Con sus tonos rosa pálido, con su centro casi fucsia, que el sol hacía ver lleno de luz y calidez, pensó en lo que sus ancestros aseguraban con cada Hanami, el fin del invierno y la prometida primavera que auguraba una buena cosecha o no dependiendo de la cantidad de flores de los sakura.

Pero no podía concentrarse ni en las flores, ni en la música suave de kotos y biwas. Su mente vagaba en la mirada de Ozaka.

Su padre, observaba de lejos a sus hijas, sin perder un solo gesto y claramente vio el sentir de Satsumi.

Llamando a su esposa, le dio la impronta de hacer entrar a Satsumi a la casa y mantenerla allí hasta nueva orden.

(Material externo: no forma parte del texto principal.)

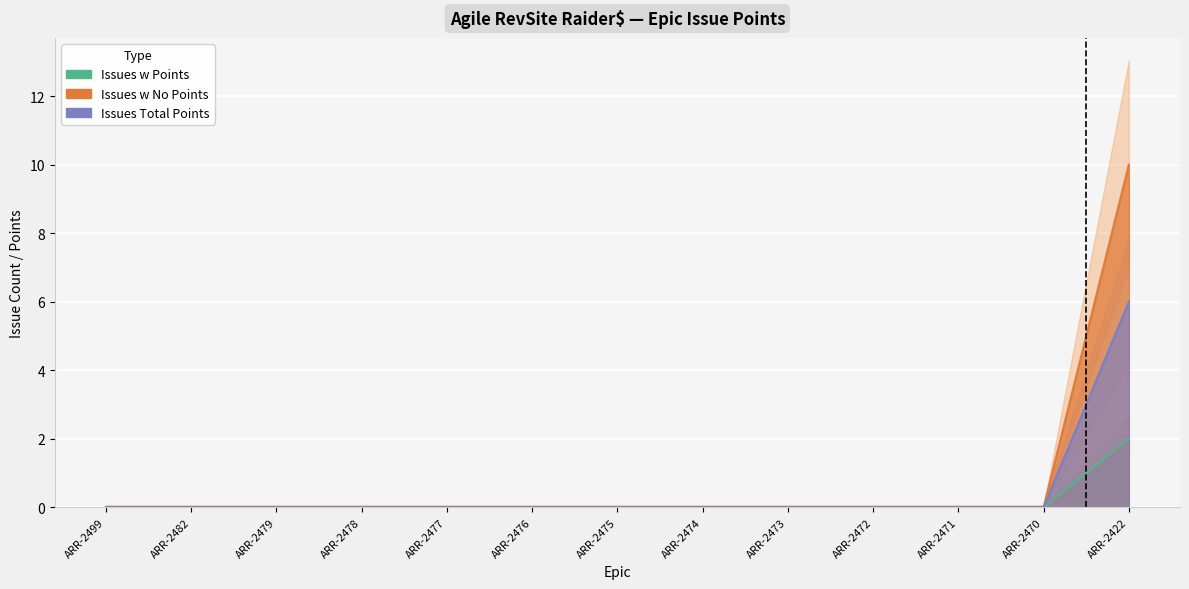

Which label corresponds to the largest value in the chart?

ARR-2422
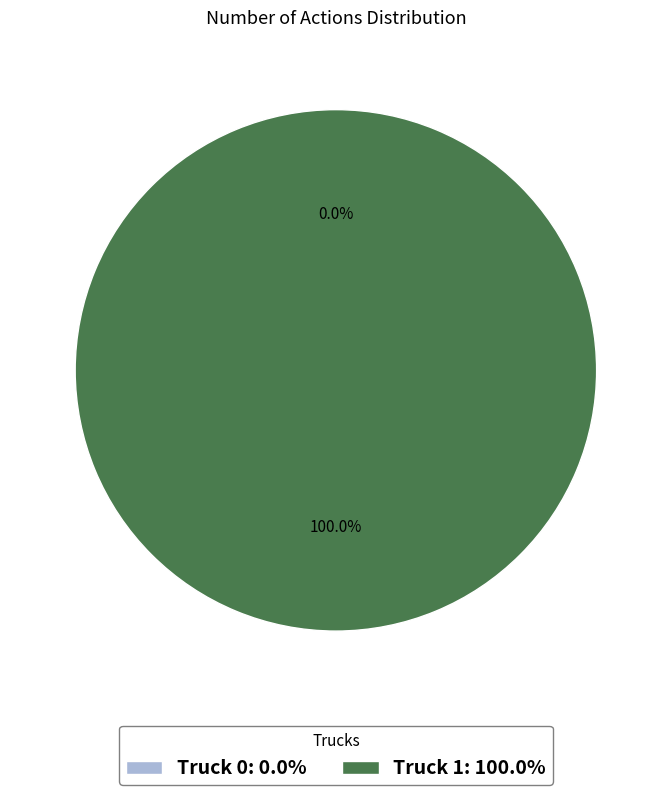

How many segments does this pie chart have?

2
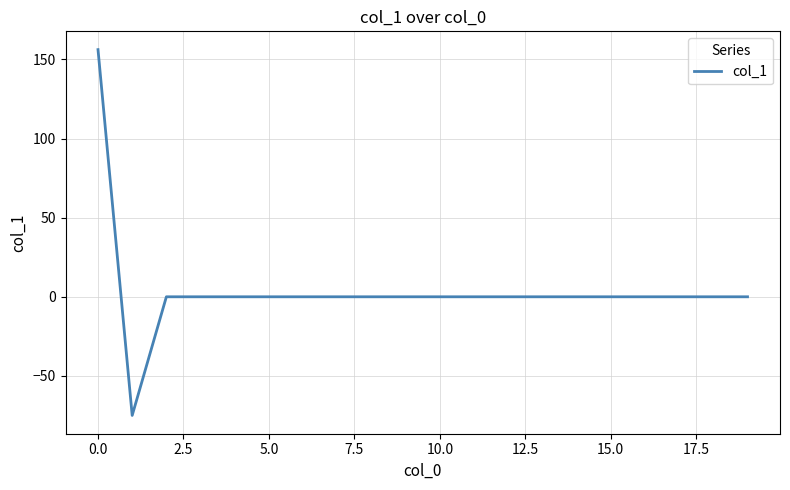

How many lines are shown in the chart?

1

Kytama cumplió con la orden de su esposo y entró junto a Satsumi, manteniéndola en la casa hasta recibir otra orden.

Obediencia y disciplina eran principios básicos de las mujeres japonesas de entonces. Otako llamó a Osaka para hablarle, en el jardín trasero para que las mujeres no pudieran observarlos. Osaka se disculpó y le pidió permiso para ver a Satsumi. Le fue concedido sin problemas ya que era un buen candidato.

Al ser llamadas madre e hija por Otako, la sorpresa fue grande cuando se les comunicó que Osaka había pedido ver formalmente a Satsumi.

Nueve meses pasaron.
Floreció todo el amor y la entrega de a ratos pequeños, en tardes cortas, soleadas como esa tarde en la que Satsumi se encontraba. Controlados de cerca por Kytama, los jóvenes se prometieron amor eterno y un hogar lleno de hijos.

Nueve meses pasaron. Solo nueve meses.

Poco duró la visita del Taii, capitán del ejercito, en casa de Satsumi. Sólo dijo a Otako lo que se sospechaba. Solo nueve meses duró la alegría de Satsumi y Osaka. Cuando Kytama le dió la noticia a Satsumi, ella hizo una mueca de dolor, pero no rodaron lágrimas por sus mejillas.

Osaka, su amor, muerto en la guerra, ya no volvería a mirarla como aquella tarde de la fiesta de Hanami, como tantas tardes.

Solo su corazón sentía destrozarse sin que nada pudiese curarlo. Pensó en el Hara Kiri, pero pensó en sus padres y hermanas. Pensó en Osaka y en ella, pero pensó en el sol y en Hanami.

Cincuenta años pasaron y Satsumi, con valor y seca de sangre y lágrimas cuidó a sus padres y sobrinos.

Cincuenta años esperando ese día. Y el atardecer le perdonó su aletargado y amargo dolor en el alma.

Llegó. La esperaba. Ahora si, volvería a ver a Osaka.
Ahora si, su amor estaría pleno. Osaka y Satsumi eternamente, como lo habían jurado.